> _Written request_: Reproduce verbatim the portion of the entries that runs from their start through the line containing "collection date as typed: 12 October 1951", including both ends.

> _Entries excerpted from a collection_:

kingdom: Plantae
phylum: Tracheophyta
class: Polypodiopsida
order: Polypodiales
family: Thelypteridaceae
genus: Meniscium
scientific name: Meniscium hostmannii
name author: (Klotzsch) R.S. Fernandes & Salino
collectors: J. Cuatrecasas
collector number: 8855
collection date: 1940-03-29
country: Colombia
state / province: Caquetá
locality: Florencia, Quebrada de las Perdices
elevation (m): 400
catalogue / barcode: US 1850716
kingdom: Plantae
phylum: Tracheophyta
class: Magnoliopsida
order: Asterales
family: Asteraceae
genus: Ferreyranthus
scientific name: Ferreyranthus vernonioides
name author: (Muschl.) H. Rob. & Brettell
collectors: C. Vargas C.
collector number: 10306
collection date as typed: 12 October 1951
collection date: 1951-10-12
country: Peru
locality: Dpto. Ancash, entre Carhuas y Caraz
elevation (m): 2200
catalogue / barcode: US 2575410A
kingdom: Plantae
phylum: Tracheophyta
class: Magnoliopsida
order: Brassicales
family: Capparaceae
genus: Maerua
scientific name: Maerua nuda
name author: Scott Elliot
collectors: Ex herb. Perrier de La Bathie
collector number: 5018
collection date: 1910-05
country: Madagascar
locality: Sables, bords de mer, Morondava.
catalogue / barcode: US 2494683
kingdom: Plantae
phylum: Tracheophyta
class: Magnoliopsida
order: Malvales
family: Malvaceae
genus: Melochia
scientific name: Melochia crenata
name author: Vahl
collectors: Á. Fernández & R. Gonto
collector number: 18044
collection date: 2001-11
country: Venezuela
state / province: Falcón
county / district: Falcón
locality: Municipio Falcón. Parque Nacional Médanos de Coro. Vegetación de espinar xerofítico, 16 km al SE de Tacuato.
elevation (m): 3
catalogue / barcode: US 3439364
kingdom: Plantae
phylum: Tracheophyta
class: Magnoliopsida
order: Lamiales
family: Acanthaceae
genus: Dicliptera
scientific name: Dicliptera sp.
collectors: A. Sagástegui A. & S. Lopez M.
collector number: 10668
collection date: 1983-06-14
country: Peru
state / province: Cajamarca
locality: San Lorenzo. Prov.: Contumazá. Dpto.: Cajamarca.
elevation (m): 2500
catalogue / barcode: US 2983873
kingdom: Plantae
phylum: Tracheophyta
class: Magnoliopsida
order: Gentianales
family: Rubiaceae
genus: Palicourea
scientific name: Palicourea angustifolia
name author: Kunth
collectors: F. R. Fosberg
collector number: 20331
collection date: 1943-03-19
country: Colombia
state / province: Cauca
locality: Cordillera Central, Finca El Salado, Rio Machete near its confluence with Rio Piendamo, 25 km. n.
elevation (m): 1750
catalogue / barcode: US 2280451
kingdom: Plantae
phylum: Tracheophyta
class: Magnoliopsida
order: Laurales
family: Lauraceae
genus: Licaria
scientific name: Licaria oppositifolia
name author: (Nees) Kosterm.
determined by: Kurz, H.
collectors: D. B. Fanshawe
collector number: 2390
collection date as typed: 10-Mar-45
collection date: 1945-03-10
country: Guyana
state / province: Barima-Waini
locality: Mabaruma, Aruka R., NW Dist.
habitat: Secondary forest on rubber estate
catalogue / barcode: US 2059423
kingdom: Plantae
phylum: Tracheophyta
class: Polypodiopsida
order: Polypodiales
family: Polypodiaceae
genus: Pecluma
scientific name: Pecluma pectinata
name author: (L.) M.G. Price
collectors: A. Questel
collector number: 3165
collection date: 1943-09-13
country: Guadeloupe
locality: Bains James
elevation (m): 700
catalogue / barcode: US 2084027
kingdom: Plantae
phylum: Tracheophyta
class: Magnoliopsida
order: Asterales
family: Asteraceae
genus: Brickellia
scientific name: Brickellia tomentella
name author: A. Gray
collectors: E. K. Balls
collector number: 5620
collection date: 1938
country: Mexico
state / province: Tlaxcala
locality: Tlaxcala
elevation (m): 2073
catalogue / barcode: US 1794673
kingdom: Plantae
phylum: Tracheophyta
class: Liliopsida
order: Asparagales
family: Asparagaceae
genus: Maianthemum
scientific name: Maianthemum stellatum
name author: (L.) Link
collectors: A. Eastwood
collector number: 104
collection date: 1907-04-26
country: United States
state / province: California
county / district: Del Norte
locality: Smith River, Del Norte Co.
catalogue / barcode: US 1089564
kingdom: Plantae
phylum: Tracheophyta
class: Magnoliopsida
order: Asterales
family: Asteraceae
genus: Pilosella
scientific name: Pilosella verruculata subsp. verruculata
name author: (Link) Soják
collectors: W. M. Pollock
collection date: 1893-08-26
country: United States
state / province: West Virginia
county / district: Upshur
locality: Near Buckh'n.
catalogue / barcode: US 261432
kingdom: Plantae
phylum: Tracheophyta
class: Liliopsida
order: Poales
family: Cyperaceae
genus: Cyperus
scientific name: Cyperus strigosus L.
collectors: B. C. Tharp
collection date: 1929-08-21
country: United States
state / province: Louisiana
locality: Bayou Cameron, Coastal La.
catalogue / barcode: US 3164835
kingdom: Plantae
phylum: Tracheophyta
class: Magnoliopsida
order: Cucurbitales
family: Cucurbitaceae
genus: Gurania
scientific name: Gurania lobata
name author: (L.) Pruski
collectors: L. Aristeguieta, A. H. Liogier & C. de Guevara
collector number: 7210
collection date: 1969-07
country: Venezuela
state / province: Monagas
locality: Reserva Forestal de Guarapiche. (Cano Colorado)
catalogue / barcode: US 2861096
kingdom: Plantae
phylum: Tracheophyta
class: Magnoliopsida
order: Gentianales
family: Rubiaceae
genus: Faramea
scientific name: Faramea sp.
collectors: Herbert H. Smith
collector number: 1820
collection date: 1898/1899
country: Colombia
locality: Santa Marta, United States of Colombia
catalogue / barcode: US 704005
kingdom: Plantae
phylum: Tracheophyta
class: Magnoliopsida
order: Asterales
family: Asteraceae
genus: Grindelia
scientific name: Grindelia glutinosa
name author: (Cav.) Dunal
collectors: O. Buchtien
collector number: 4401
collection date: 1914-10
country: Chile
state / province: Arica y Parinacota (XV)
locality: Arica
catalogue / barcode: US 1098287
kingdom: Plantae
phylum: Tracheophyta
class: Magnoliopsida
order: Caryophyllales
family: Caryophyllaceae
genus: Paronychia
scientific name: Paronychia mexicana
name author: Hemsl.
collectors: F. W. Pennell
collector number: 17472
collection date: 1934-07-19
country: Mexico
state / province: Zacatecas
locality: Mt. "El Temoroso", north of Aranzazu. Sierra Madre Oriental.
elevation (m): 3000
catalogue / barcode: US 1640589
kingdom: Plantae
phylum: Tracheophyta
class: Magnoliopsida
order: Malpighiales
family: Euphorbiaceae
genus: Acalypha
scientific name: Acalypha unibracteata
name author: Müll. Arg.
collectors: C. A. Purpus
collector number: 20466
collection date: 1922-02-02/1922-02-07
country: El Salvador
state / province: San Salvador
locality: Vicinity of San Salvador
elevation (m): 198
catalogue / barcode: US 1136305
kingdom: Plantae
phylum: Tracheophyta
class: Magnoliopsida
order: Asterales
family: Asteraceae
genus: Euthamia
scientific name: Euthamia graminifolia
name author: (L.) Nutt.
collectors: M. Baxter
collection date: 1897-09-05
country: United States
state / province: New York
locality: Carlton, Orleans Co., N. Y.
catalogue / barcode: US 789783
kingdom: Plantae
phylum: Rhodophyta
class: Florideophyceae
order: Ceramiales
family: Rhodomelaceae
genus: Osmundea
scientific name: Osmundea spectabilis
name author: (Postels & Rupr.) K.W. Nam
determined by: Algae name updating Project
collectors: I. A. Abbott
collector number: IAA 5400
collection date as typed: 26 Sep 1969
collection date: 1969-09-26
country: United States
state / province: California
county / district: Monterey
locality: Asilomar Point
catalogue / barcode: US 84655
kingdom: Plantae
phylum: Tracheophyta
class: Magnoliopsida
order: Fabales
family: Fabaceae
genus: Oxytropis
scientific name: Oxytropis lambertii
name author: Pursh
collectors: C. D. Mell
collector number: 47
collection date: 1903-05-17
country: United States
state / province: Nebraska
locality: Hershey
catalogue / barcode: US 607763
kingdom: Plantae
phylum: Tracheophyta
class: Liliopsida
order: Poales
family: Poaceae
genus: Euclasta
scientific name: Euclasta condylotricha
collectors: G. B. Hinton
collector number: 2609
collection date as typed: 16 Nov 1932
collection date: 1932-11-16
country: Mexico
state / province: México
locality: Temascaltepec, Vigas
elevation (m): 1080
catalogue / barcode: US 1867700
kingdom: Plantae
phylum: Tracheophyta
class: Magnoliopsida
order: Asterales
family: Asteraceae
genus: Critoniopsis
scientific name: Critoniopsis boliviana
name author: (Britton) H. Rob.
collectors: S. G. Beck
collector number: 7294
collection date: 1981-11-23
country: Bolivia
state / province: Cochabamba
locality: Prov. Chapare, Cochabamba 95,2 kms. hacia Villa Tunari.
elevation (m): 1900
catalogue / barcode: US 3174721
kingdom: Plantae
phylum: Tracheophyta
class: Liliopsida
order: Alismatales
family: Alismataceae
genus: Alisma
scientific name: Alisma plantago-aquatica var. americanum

> _Result for this exercise_:
kingdom: Plantae
phylum: Tracheophyta
class: Polypodiopsida
order: Polypodiales
family: Thelypteridaceae
genus: Meniscium
scientific name: Meniscium hostmannii
name author: (Klotzsch) R.S. Fernandes & Salino
collectors: J. Cuatrecasas
collector number: 8855
collection date: 1940-03-29
country: Colombia
state / province: Caquetá
locality: Florencia, Quebrada de las Perdices
elevation (m): 400
catalogue / barcode: US 1850716
kingdom: Plantae
phylum: Tracheophyta
class: Magnoliopsida
order: Asterales
family: Asteraceae
genus: Ferreyranthus
scientific name: Ferreyranthus vernonioides
name author: (Muschl.) H. Rob. & Brettell
collectors: C. Vargas C.
collector number: 10306
collection date as typed: 12 October 1951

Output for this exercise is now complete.